Книги

Злодей. Полвека с Виктором Корчным

22
18
20
22
24
26
28
30

Когда я неосторожно озвучил эту мысль, сразу же услышал: «И дальше что?» Он спросил это таким тоном, что я поспешил увести разговор в сторону.

Он был крайне категоричен в своих мнениях, особенно если впадал в состояние экзальтации, а в это состояние он впадал постоянно. Я часто видел, как его собеседники (и я в том числе) просто не выдерживали эмоционального напора и терялись в поисках возражения, даже если оно лежало на поверхности. К тому же он недопонимал западную вежливость – если человек молчал, то это вовсе не значило, что он с ним соглашался. Особенно это было заметно, когда собеседник был шахматистом и, зная что перед ним великий Корчной, не решался ему противоречить.

К старости стал еще более раздражительным и вспыльчивым, а я всё не решался сказать ему, что гневливых Данте поместил в пятый круг ада. Впрочем, на его ожидаемую реакцию – и дальше что? – я не нашелся бы, что и ответить.

Игорь Корчной вспоминал: «Если в жизни возникала ситуация с различными вариантами, отец всегда выбирал самый конфликтный…»

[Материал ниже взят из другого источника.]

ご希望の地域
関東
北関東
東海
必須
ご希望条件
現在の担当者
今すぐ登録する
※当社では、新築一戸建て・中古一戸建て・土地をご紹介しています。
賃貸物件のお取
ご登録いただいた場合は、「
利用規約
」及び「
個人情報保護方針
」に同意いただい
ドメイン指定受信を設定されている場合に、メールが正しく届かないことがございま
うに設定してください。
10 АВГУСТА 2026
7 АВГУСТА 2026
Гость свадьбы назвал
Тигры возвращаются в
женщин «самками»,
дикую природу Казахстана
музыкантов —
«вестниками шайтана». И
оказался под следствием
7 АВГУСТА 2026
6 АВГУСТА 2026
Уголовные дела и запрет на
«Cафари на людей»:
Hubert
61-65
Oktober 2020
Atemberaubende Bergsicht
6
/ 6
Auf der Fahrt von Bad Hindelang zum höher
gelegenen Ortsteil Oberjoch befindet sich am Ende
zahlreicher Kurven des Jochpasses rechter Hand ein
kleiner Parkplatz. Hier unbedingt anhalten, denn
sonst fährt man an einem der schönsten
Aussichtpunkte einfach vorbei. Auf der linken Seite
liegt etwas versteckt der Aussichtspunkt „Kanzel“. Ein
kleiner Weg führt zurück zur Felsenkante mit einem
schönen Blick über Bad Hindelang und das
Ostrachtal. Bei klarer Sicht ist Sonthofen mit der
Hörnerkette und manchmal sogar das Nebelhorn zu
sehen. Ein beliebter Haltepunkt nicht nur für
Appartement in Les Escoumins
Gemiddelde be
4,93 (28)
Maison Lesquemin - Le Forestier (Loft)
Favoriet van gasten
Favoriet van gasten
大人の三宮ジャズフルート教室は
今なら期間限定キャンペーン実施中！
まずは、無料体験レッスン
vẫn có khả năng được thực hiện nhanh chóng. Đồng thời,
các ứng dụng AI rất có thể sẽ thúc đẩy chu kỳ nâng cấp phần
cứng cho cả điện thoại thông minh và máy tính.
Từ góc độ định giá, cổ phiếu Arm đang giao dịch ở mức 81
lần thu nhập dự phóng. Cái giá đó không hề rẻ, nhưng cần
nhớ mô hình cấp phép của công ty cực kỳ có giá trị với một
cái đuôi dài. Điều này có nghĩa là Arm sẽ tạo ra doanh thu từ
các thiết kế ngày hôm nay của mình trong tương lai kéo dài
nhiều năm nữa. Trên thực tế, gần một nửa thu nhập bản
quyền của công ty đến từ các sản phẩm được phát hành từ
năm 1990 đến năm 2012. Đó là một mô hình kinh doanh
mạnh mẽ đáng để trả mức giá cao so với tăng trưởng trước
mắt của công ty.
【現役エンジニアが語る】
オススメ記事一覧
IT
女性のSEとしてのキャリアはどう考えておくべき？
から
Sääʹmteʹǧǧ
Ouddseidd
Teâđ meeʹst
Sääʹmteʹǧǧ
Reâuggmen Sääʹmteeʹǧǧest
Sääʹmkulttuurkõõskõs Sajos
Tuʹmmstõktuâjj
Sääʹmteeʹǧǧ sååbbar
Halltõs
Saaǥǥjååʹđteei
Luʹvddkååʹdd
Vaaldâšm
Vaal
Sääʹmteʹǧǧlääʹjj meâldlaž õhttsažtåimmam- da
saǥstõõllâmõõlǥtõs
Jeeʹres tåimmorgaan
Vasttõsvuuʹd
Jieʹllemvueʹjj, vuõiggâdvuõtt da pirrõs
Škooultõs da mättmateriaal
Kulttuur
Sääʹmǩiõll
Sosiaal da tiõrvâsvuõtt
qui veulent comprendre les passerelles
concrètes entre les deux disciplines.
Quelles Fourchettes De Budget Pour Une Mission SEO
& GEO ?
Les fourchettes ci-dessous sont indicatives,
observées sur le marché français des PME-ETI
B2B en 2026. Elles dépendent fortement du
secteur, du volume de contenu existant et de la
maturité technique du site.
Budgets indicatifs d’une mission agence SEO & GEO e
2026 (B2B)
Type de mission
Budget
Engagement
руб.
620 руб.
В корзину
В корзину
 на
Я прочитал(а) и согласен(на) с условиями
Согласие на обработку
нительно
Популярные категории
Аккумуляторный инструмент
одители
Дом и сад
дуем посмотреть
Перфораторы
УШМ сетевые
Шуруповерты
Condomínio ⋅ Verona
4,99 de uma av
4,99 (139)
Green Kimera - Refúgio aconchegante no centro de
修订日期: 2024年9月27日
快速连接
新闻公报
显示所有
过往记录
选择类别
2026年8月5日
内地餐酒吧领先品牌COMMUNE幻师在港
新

Его конспирологическая психика обращала мысли к заговорам, плетущимся против него, и этот конспирологический червь получал могучих союзников в лице мнительности и подозрительности. Случайностей для него не существовало, ему просто не приходило в голову, что какие-то события могли происходить естественным путем.

Позвонив 24 ноября 2005 года, сразу перешел к существу дела:

– Вы знаете, мне кажется, что в России политический климат крепчает…

Соглашаюсь, но спрашиваю, на чем основан такой вывод. Тут же дается характерное объяснение:

– Мне вот из двух различных городов России послали книжки – мои биографии, на русском вышедшие, причем послали примерно три недели назад. Так я ничего до сих пор не получил. Не иначе просмотрели мои высказывания об Андропове, да и о прочем – и решили попридержать книжки. Да, тучки там сгущаются…

Уехавший в США шахматный журналист Борис Гуревич, хорошо знавший Корчного в его ранние ленинградские годы, вспоминал: «Никогда не видел в нем по отношению к кому бы то ни было особо нежных чувств, а подозрительность, наверное, была присуща ему с детства, но поначалу так не замечалась. А по мере роста успехов увеличивалось и сознание собственной исключительности, которое всячески поддерживалось постоянно льстящим ему окружением».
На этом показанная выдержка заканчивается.